Testing config before applying

# Syntax check — safe, no changes
nginx -t

# Syntax check with verbose output
nginx -T           # shows full config including all includes

# Reload (apply config changes without dropping connections)
systemctl reload nginx

# Restart (needed for some changes like SSL cert replacement)
systemctl restart nginx

try_files for SPA / static routing

try_files checks for files on disk in order and falls back to the last argument if none exist. It is the standard solution for single-page applications (React, Vue, Angular) where the browser always requests / for every client-side route.

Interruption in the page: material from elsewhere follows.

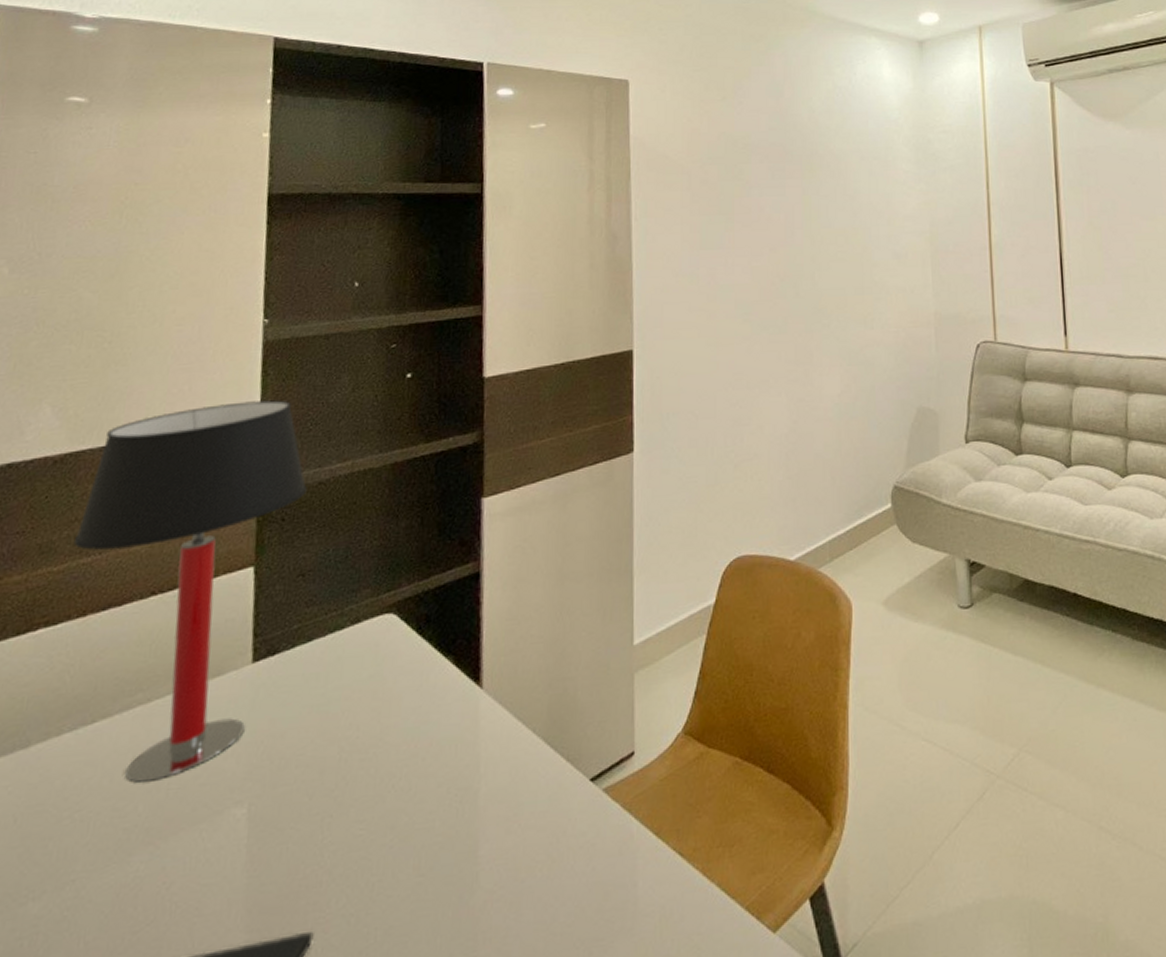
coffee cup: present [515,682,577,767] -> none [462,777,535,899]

# SPA routing — always serve index.html for unknown paths
location / {
    root /var/www/app;
    try_files $uri $uri/ /index.html;
    # 1. Try the exact URI as a file
    # 2. Try the URI as a directory (serves index.html inside it)
    # 3. Fall back to /index.html for all other paths
}

# Static file server with 404 fallback
location /static/ {
    root /var/www;
    try_files $uri =404;   # 404 if file not found
}

# API + SPA on same server: route /api/ to backend, everything else to SPA
location /api/ {
    proxy_pass http://127.0.0.1:8080;
    proxy_http_version 1.1;
    proxy_set_header Connection "";
}
location / {
    root /var/www/app;
    try_files $uri $uri/ /index.html;
}

server_tokens and security headers

By default nginx reveals its version in Server: response headers and error pages. Hiding this is a basic hardening step.

# In http {} or server {} block
server_tokens off;   # removes nginx version from Server: header and error pages

Common security headers

server {
    server_tokens off;

    # Prevent clickjacking
    add_header X-Frame-Options SAMEORIGIN always;

    # Prevent MIME type sniffing
    add_header X-Content-Type-Options nosniff always;

    # Enable XSS filter (older browsers)
    add_header X-XSS-Protection "1; mode=block" always;

    # HTTPS only (HSTS) — only add after SSL is confirmed working
    add_header Strict-Transport-Security "max-age=31536000; includeSubDomains" always;

    # Referrer policy
    add_header Referrer-Policy "strict-origin-when-cross-origin" always;
}

Add always to ensure headers are sent on error responses (4xx, 5xx) as well as 2xx responses.

set_real_ip_from — real client IP behind a load balancer

When nginx sits behind a load balancer (AWS ELB, Cloudflare, HAProxy) or CDN, $remote_addr shows the load balancer's IP, not the client's. The ngx_http_realip_module restores the real IP.

# In http {} block — tell nginx which IPs are trusted proxies
# Replace with your actual LB / CDN CIDR ranges

# AWS ALB
set_real_ip_from 10.0.0.0/8;

# Cloudflare (see https://www.cloudflare.com/ips/ for current list)
set_real_ip_from 103.21.244.0/22;
set_real_ip_from 103.22.200.0/22;
# ... (add all Cloudflare ranges)

# Which header to read the real IP from
real_ip_header X-Forwarded-For;

# Take the rightmost IP in X-Forwarded-For that is NOT in the trusted list
# (prevents IP spoofing via X-Forwarded-For header manipulation)
real_ip_recursive on;

After this config, $remote_addr and $http_x_real_ip in your logs will show the actual client IP. This is also required for rate limiting by client IP to work correctly when behind a load balancer.